This is a story about my first job after grad school, and the first one I ever had in my field. It wasn’t a huge company, but it was high-profile.
When I started, I was hyper qualified and deeply underpaid. This office even “forgot” to pay me my actual pay – they didn’t include the small raise they did offer to my paycheque until I noticed and asked. They were so cheap, they even had an annual cleanup day, where staff were expected to deep clean and fix the office. Winner got a 10$ Chipotle gift card.
Bring the young, dumb good girl that I was at the time, I started off accepting this. I did accept I was “paid in prestige,” that this would help me in my career later on. I am embarrassed now to say, I even won that stupid Chipotle gift card after I brought a caulk gun in on cleanup day. I used it to seal the leaking window behind my desk that froze me in winter, and that they just couldn’t get around to fixing. I worked on multiple projects other than my own, to fill staffing gaps that were never filled, because, as my boss admitted, they were under strong pressure from the owners to increase revenue, and it’s easier to not hire people than get more customers. I was selected for a management and leadership training program, but never got to actually go it, because I was just too important on those other projects that were never my actual job or focus to begin with.
As if that is not enough, this place was owned by a Bond villain of a man. His actual name is Conrad Moffat Black, Baron Black of Crossharbour. You may have heard of our friend Conrad – he went to jail in the US for stealing millions of dollars from some other businesses he controlled, but Trump pardoned him after dear Conrad wrote a book about Trump full of praise and glowing compliments. Not that any of this was discussed. The owner was “the Black family.” Now doesn’t that sound nice?
Anyway, as far as I knew at the time, all of my troubles were temporary. This job would lead to better things later on, I just needed to get this one promotion first. They would eventually give me the promised promotion. I would eventually make enough money that I could buy myself whatever sandwich I wanted at the nearby deli and not even think about it.
Being on this sub, ya’ll know how it really went. After making me do a massive project as a “test” for the promotion, and then killing the interview, the Powers That Be decided to not promote anyone, and do it all again in six months for “administrative” reasons, aka we want to pay you your current salary and make you do the extra work for free, while also eventually giving the promotion itself to this upper class British guy we just think “fits better.”
So I found a new job. It didn’t take long. The fun lady is, it laid 63% more, and that was when I negotiated for more vacation days instead of more money.
So I told everyone. Remember how I had to fill gaps on different projects? I now knew people on all those teams. I told them how little, junior me found a job so quickly, for so much more. I have a few advice how to do the same. I told even more than that about salaries for comfortable positions elsewhere.
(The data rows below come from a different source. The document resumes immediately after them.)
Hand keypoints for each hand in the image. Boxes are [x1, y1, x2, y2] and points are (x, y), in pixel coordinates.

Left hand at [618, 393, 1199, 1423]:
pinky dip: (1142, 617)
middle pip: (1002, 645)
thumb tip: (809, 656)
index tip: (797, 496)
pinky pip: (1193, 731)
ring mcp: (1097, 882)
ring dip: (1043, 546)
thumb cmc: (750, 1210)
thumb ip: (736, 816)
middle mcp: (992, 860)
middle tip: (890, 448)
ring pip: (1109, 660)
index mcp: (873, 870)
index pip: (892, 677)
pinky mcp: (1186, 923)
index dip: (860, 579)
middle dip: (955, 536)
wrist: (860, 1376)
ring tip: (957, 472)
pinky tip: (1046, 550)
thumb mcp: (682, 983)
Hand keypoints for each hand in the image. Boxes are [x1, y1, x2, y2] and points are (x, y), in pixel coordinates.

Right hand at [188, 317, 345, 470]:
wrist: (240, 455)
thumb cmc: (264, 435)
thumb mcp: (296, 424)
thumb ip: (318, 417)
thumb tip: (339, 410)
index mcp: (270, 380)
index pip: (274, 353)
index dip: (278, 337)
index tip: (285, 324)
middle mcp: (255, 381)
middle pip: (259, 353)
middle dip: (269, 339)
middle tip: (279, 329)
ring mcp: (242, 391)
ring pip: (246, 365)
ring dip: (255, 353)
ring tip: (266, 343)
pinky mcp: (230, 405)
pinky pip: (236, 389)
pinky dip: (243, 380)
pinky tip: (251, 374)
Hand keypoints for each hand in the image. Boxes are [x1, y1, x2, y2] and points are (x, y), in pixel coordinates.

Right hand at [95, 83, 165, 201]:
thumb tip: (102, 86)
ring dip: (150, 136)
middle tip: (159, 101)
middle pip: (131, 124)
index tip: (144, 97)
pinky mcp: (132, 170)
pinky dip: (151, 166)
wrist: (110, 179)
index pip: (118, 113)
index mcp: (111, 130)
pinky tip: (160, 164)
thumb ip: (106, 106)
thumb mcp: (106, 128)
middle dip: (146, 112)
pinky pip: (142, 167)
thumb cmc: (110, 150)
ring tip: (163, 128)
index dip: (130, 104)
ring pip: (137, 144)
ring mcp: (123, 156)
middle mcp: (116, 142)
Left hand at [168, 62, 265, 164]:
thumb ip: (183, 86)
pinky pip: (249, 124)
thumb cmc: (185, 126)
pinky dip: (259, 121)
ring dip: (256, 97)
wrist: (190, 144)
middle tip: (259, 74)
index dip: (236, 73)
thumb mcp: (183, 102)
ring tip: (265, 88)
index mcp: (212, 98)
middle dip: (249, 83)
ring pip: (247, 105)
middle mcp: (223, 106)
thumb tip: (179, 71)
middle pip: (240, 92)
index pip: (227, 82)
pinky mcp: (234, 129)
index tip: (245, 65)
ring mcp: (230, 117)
I wasn’t hostile or aggressive and I didn’t say anything specifically bad about anything. I was just…informative.
I also told a lot of stories about dear Lord Black – not everyone knew quite how rich or awful their owner is, and how much more he could afford. There I must say I wasn’t quite as discreet. Not that I had to be too loud – the man is easily Googleable.
People were mad. i was one of the more junior, and by leaving I got more than they ever got being loyal. I think my situation was kind of the last straw for a lot of them. Some quit, a lot more had meetings with their own bosses demanding change, who also were unhappy (my new job paid more than my boss too). Morale was not good.
In the end, they had to raise salaries significantly. Lord Black had paid a consulting company a bunch of money to hear that my employer should be more profitable now that he owned it directly, and this was a change in the opposite direction. He wasn’t really owning us for the profits, he was in it himself for the ego, and this pushback caused enough bad feelings that he sold it.
It is now owned by a company that runs it like a company that knows it’s main asset is it’s IP, and for that you need smart people who stay for a while and don’t hate you. It is now more profitable, too.
I really don’t think it was just me that triggered this massive change. I think I was one thing of many. But I did appear at just the right time. If I had been quiet and said nothing, and just gone on privately, then who knows what would have happened, or when? If nothing else, I did directly help those who left after me, or who were able to get better pay and stay.